The kilometers passed and the rumble of the truck’s engine and of the tires on the old highway were a strange comfort in the emptiness. The highway passed through the craggy mountains of western Israel and because there were few plants to disrupt the macadam the way was smooth. Only the years of sunlight and darkness, the shift of temperature between hot and cold, had caused damage to the road. An hour passed without either of them saying a word. Elise kept her eyes on the gauges of the truck and the temperature of the engine was constant, the fuel indicator did not dip too much, and her foot was steady on the pedal so they kept a steady pace of for
ty kilometers per hour. She didn’t dare go much faster than that. Ahmet had warned her about pushing the truck too hard and Elise also wasn’t interested in hitting a hole in the road at high speed. Slow and aware would do.
The surrounding country would have surprises, Elise thought. Here and there were small buildings, empty shells with not even ghosts, and shooting stars that would dance in and out of her view.

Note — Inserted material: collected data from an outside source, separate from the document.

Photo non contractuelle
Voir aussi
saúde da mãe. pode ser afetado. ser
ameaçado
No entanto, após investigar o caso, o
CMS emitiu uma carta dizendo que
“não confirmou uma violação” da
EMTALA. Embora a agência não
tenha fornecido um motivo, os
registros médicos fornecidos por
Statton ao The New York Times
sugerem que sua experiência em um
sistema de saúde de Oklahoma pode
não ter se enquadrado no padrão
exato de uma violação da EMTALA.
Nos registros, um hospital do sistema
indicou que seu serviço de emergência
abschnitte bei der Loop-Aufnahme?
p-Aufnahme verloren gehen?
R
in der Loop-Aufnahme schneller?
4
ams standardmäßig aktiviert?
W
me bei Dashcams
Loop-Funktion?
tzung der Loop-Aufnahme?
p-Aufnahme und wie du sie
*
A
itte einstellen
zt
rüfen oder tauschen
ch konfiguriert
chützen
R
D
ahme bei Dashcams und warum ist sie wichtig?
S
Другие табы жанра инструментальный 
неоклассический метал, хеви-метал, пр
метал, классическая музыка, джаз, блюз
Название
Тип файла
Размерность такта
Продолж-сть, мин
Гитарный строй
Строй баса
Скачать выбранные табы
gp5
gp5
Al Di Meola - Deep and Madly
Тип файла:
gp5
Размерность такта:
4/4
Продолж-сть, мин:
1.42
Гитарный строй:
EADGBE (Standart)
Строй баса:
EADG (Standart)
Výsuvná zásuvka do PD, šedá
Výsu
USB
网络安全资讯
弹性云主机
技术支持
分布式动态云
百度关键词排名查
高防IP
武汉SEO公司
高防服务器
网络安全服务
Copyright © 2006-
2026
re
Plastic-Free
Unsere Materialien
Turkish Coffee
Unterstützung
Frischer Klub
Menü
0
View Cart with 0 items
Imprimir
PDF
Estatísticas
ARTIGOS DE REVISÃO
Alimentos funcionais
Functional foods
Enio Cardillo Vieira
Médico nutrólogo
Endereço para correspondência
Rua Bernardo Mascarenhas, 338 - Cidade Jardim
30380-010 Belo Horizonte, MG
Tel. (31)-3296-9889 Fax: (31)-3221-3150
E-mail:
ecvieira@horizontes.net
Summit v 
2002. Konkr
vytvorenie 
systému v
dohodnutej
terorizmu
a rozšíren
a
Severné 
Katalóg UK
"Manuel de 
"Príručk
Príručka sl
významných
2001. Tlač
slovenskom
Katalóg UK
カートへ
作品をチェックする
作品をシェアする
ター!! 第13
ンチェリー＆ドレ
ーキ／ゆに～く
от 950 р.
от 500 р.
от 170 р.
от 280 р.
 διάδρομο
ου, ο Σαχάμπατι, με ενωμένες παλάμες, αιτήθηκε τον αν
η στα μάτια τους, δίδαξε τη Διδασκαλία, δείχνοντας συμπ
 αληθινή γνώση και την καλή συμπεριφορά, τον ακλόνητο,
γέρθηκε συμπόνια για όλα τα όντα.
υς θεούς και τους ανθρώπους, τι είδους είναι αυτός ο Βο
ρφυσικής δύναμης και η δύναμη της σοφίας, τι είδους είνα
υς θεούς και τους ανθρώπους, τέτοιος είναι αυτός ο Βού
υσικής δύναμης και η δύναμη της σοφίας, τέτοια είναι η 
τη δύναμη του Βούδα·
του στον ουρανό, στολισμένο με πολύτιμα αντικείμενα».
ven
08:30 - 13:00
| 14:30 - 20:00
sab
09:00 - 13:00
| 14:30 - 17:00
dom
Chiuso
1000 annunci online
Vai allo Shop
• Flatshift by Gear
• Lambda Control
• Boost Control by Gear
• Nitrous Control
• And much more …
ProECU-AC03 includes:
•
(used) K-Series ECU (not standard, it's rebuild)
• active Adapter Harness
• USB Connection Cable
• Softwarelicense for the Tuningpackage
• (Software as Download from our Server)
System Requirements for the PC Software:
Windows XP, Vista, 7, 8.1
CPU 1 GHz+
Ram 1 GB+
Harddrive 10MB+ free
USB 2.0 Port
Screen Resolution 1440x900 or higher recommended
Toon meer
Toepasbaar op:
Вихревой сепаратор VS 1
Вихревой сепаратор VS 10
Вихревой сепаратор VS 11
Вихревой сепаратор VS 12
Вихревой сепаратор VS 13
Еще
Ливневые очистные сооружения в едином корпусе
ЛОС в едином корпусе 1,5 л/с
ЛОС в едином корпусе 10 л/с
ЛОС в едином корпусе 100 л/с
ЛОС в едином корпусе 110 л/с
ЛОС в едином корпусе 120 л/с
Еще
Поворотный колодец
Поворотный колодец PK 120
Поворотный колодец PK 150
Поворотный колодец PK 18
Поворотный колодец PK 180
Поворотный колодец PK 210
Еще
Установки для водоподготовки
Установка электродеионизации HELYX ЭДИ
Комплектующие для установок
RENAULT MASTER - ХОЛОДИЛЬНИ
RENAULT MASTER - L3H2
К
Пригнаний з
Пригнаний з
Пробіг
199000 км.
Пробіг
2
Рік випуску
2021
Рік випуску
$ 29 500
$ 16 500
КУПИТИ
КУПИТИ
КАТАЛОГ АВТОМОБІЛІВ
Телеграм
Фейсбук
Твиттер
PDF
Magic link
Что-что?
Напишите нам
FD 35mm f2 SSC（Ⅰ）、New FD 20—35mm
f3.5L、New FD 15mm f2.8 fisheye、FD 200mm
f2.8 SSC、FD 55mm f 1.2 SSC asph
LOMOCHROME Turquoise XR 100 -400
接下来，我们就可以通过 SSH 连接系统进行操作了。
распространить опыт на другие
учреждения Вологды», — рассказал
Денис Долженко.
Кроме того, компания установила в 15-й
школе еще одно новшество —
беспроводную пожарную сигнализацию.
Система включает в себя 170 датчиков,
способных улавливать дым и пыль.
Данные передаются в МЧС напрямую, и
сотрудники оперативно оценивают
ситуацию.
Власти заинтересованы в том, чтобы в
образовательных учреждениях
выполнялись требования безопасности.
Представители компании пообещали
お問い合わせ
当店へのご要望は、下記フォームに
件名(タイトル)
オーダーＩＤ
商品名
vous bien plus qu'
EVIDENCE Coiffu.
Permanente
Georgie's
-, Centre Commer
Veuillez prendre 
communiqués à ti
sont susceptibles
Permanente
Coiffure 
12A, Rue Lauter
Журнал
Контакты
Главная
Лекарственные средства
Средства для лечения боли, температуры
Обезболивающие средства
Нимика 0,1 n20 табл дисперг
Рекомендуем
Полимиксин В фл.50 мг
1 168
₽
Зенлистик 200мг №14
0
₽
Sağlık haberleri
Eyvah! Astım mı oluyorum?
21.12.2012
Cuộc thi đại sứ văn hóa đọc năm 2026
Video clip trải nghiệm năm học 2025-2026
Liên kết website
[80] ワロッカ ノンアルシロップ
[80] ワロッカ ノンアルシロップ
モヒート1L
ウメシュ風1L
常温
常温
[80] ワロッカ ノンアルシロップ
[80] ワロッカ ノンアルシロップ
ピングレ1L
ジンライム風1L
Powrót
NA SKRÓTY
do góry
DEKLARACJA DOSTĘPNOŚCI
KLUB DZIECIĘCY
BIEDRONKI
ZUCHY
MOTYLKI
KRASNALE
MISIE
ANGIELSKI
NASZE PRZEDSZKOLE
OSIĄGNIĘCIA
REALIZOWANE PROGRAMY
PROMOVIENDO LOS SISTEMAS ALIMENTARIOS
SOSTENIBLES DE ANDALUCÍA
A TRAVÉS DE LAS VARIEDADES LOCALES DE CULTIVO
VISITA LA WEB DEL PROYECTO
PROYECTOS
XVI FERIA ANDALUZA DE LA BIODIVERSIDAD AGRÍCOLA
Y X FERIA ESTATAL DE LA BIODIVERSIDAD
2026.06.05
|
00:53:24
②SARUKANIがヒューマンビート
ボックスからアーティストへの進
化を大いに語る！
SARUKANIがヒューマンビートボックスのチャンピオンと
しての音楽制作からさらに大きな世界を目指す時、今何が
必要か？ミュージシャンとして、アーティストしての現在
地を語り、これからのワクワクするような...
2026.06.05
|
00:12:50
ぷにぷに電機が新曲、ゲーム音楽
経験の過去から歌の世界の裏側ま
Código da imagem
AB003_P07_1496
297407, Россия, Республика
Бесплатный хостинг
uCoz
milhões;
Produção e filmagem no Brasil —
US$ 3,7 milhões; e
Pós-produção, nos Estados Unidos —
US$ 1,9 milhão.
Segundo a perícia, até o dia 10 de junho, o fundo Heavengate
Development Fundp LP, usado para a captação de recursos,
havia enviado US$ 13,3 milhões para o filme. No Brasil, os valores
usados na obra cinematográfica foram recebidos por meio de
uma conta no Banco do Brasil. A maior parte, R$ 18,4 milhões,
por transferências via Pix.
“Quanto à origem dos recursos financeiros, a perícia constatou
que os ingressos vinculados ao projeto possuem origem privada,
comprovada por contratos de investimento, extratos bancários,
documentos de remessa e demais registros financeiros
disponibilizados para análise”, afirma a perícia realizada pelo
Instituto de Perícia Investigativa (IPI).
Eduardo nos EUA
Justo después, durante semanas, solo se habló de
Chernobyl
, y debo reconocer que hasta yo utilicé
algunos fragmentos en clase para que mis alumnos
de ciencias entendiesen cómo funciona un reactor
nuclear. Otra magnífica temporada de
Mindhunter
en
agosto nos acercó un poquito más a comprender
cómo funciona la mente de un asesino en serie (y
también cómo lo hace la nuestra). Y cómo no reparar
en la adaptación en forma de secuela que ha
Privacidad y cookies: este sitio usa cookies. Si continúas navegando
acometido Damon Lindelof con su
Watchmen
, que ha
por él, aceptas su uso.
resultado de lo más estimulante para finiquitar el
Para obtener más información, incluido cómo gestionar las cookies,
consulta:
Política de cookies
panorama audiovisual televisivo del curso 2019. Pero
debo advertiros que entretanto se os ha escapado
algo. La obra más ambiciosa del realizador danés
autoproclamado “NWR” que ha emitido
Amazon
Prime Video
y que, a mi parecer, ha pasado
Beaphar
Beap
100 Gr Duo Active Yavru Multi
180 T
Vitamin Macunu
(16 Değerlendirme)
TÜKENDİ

When he spoke again, his voice was quiet. “I suppose I should ask where we’re going.”
“I’m still not sure about you but I’m going to Egypt. To a city called Cairo. It was a big deal back in the day.”
“Cairo. How far is Cairo?”
“A hike by foot or horse but we’ll be there in a day if the road is clear and the truck holds together. It’s only a few hundred kilometers.”
“What’s that light?”
Taariq pointed off to the western horizon. There was a black line below the glistening star field where the night sky met the desert. Something flashed along the line, only for an instant. Elise thought at first it was a reflection on the truck’s glass.
The flash happened again and Elise could see it more clearly.
“Looks almost like lightning,” she said.
“Sure. I saw lightning once when I was a kid. Not many storms in Amman but one came through and there was lightning and thunder. I don’t see any clouds though. Don’t you need clouds for lightning?”
Elise kept her concentration on the road ahead but stole glances up at the distant horizon as best she could. The truck’s headlights didn’t work so she was driving by star and moonlight, which was enough, but she didn’t want to lose focus and drive over something that could destroy the tires, or steer into a pit.
“I’ve seen lightning from sandstorms,” she said, “a long time ago. Didn’t look like that, though.”